Passage for review below:
Even when it comes to the slim chance that a woman might feel the need to go to a hospital after an abortion, Upadhyay argued, the admitting privileges required under the Arkansas law are functionally useless, because medication abortions are done at home, using pills provided by a doctor’s office.
“In the rare chance that a woman has a complication from a medication abortion, she’s already at home, which could be 100 miles away from where she got the abortion pills in the first place,” Upadhyay explained. “So the likelihood she would go to the hospital where the abortion provider has admitting privileges is almost nil.”
In the real world, when women have complications after an abortion, they don’t call the doctor and arrange the lengthy process of being admitted. Most just go to the local emergency room, where, research shows, 67 percent will be released without treatment because their symptoms did not indicate any serious complications.
Medication abortion is as safe as aspiration abortion done in a doctor’s office, and even in the rare instances where hospital care is needed, women are better off going to the emergency room than trying to get a hospital admittance. So why did Arkansas single out medication abortion for onerous requirements? Likely in a punitive effort to shut down this simple abortion method as much as possible.
Medication abortion is “a much easier method to offer,” Upadhyay said. “It doesn’t require special equipment. It’s a way of offering more outlets, more places where women can get an abortion with minimal effort.”
Another ANSIRH study, published earlier this year in the Journal of Medical Internet Research, found that the gradual erosion of abortion access, largely due to unnecessary red tape, has created a problem of “abortion deserts,” meaning an area where women have to drive 100 miles or more to get care. Having the ability to offer medication abortion helps some clinics that might not otherwise be able to offer abortion services do so.
End of Passage for review.
Exercise details ▸ Output the full text on medication abortion and the Arkansas admitting-privileges law word for word. Rely on the text by itself, without drawing on any outside knowledge.
Supplied material below:
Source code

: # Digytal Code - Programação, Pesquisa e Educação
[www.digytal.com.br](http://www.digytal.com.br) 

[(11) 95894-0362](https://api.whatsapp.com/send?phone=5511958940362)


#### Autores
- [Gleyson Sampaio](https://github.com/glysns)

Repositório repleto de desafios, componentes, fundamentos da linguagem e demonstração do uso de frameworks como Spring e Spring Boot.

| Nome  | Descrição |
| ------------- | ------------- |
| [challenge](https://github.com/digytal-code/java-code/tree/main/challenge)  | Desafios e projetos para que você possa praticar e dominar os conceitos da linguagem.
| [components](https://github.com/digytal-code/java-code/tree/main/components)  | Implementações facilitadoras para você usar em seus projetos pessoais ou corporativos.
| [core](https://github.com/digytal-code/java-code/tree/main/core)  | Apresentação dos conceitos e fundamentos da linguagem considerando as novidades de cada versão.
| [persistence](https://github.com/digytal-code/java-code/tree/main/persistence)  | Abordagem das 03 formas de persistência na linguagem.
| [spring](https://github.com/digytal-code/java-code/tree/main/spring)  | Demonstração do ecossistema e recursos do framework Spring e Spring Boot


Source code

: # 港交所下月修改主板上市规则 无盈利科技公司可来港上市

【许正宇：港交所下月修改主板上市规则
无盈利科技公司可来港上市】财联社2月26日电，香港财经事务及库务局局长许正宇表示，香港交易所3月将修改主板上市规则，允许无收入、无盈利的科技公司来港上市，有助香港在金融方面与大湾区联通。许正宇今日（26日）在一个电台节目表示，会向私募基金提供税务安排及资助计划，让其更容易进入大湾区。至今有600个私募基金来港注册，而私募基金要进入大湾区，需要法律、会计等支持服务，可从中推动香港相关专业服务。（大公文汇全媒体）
End of Supplied material.
Response below ▸
Even when it comes to the slim chance that a woman might feel the need to go to a hospital after an abortion, Upadhyay argued, the admitting privileges required under the Arkansas law are functionally useless, because medication abortions are done at home, using pills provided by a doctor’s office.
“In the rare chance that a woman has a complication from a medication abortion, she’s already at home, which could be 100 miles away from where she got the abortion pills in the first place,” Upadhyay explained. “So the likelihood she would go to the hospital where the abortion provider has admitting privileges is almost nil.”
In the real world, when women have complications after an abortion, they don’t call the doctor and arrange the lengthy process of being admitted. Most just go to the local emergency room, where, research shows, 67 percent will be released without treatment because their symptoms did not indicate any serious complications.
Medication abortion is as safe as aspiration abortion done in a doctor’s office, and even in the rare instances where hospital care is needed, women are better off going to the emergency room than trying to get a hospital admittance. So why did Arkansas single out medication abortion for onerous requirements? Likely in a punitive effort to shut down this simple abortion method as much as possible.
Medication abortion is “a much easier method to offer,” Upadhyay said. “It doesn’t require special equipment. It’s a way of offering more outlets, more places where women can get an abortion with minimal effort.”
Another ANSIRH study, published earlier this year in the Journal of Medical Internet Research, found that the gradual erosion of abortion access, largely due to unnecessary red tape, has created a problem of “abortion deserts,” meaning an area where women have to drive 100 miles or more to get care. Having the ability to offer medication abortion helps some clinics that might not otherwise be able to offer abortion services do so.